Que se passe-t-il donc dans le monde? Ce n'est certainement pas le petit écran qui vous le dira!
Vous pouviez suivre le mariage kitsh de l'héritier de l'héritier de la couronne d'Angleterre, d'Ecosse et du commonwealth. Essentiel pour saisir comment va le monde d'aujourd'hui. Dans un bar à tapas de Barcelone, le cuisinier pakistanais ne semble pourtant pas captivé par le défilé des gardes en rouge avec moumoute géante, ni par les bocadillos qu'il prépare, d'ailleurs. Cet évènement rassemble pourtant un nombre record de téléspectateurs, dans le monde entier et malgré les décalages horaires, sur l'empire médiatique où le soleil ne se couche jamais.
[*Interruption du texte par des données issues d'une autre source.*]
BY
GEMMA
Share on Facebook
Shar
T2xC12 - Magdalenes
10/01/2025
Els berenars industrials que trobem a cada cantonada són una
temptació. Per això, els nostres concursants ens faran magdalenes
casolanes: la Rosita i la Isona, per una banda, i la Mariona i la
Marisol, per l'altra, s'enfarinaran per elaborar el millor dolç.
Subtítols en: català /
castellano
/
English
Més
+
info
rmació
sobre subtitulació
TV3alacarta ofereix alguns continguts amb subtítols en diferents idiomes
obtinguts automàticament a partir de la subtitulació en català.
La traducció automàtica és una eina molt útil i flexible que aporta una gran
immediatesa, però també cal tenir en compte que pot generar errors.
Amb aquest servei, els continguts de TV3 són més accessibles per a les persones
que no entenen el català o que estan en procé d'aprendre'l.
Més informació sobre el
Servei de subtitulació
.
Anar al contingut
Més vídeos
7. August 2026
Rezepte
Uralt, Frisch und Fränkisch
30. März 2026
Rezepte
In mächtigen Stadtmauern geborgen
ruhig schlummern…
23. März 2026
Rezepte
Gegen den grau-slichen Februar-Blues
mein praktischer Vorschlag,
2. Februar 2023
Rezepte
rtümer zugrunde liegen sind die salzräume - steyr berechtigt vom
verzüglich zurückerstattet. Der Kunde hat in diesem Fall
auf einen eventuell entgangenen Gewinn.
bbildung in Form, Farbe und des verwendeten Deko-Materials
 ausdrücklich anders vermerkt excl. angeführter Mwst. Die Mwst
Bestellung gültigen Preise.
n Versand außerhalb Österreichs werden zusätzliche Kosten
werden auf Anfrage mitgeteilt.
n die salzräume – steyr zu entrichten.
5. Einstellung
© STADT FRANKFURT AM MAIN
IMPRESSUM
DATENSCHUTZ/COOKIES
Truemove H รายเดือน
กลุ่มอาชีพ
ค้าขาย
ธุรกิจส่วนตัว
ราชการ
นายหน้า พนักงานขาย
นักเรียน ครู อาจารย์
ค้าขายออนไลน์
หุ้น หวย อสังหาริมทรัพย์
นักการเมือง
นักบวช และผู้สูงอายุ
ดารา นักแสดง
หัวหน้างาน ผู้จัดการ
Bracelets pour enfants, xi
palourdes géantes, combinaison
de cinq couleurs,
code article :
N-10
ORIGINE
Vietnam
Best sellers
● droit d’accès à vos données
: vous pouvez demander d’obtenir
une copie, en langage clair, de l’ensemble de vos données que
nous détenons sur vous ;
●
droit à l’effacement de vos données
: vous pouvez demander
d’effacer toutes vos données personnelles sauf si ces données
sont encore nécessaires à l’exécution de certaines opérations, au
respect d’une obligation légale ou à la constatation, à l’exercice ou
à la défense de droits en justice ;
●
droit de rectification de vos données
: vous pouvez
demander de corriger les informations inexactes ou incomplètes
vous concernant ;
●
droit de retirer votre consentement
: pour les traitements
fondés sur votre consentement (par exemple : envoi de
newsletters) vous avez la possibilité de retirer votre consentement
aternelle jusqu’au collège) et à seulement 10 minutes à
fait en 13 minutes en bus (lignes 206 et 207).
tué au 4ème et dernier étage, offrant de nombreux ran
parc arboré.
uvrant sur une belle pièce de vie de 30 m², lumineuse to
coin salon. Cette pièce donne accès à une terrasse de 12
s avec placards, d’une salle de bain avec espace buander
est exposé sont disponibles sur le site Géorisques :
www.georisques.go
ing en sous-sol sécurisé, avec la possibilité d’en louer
Vous pourrez également, mystique, participer à la grande communion romaine pour la béatification de Jean-Paul II en compagnie de Robert Mugabe, dictateur en exercice du Zimbabwe où sévit le choléra. La béatification ce n'est pas encore la sanctification, c'est juste la première étape qui permet de devenir Bienheureux (= sous-saint, en fait). On a déjà instruit ce procès en un temps qui laisse bouche bée, pas question donc de sauter une étape incontournable avant d'entrer vraiment dans le calendrier. Béatifié, Karol devient ainsi un modèle à suivre pour tous les catholiques : célibataire, sans enfants, poyglotte et grand consommateur de voyages en avion. Si tous les catholiques voyagent autant que ce modèle, il faut prévoir un réchauffement climatique accéléré et une envolée en bourse des Tour-Opérateurs.
La télévision accumule sans doute les témoignages de fidèles du monde catholique qui viennent à Rome pour participer à l'évènement. Pourtant, malgré le poids relatif du nombre d'adeptes, il y aura moins de téléspectateurs que pour le mariage princier. Même si le prince est le futur commandeur de l'Eglise anglicanne, et que celle-ci ne représente qu'un nombre relativement limité de croyants, il a réussi à créer un buzz médiatique plus important que l'ancien pape Jean-Paul II. Il faut dire également que ce dernier étant temporellement mort, il ne peut pas y avoir beaucoup de rebondissements durant les cérémonies. Les plus fervents s'attendent sans doute à de nouveaux miracles dès dimanche. Des malades d'Alzheimer qui retrouvent la plénitude de leur mémoire, cela ferait un beau pendant aux malades de Parkinson qui se sont arrêtés de trembler.
Les révolutions arabes passent bien loin derrière ce grand cirque (c'est là, à Rome que se pressent déjà les Catholiques), le 1er Mai sera cette année marqué par la religion. C'était pourtant l'un des rares jours ferié qui n'était pas associé à une fête chrétienne. Mais il ne faut pas désespérer, il n'y a pas que des programmes débiles à la télévision. Il y a aussi le sport. Le sport, voilà au moins un sujet qui ne prête pas à polémique. C'est saint le sport, c'est facile à comprendre. Le plus populaire de tous, le foot, par exemple. Voilà quelque chose de simple : un sélectionneur Blanc, discute avec des hauts responsables inconnus de tous, de l'avenir des joueurs, noirs. C'est un peu comme en politique. Il y a ceux qui décident et ceux qui subissent les décisions, et ce ne sont jamais les mêmes. Le malaise médiatique vient peut-être du fait que le concert de louanges sur Laurent Blanc était unanime : l'ancien sélectionneur sélectionnait d'après l'astrologie, le nouveau...serait pour des quotas? La discrimination positive avec retenue, un concept à creuser, sans le dire, bien entendu.
C'est la même chose que pour le mariage anglais : il ne faut jamais gratter sous les dorures. Ou comme pour la béatification du pape, il ne faut pas trop enquêter sur les miracles. Tout est mystique, si l'on veut. Mais ce qui est certain, c'est que c'est d'abord télévisé.
Renoncer à la télévision, c'est prendre le risque de penser par soi-même plus souvent. C'est aussi économiser un peu en ne payant pas de redevance. C'est aussi renoncer à une source de propagande publicitaire. C'est aussi favoriser la qualité cinématographique en allant plus souvent voir les grands écrans. C'est aussi favoriser l'émergeance de modes d'information alternatifs comme Mediapart.
Sautez le pas, débranchez la télé (pour plus de sécurité, il est également conseillé d'endommager de manière irréversible le rateau).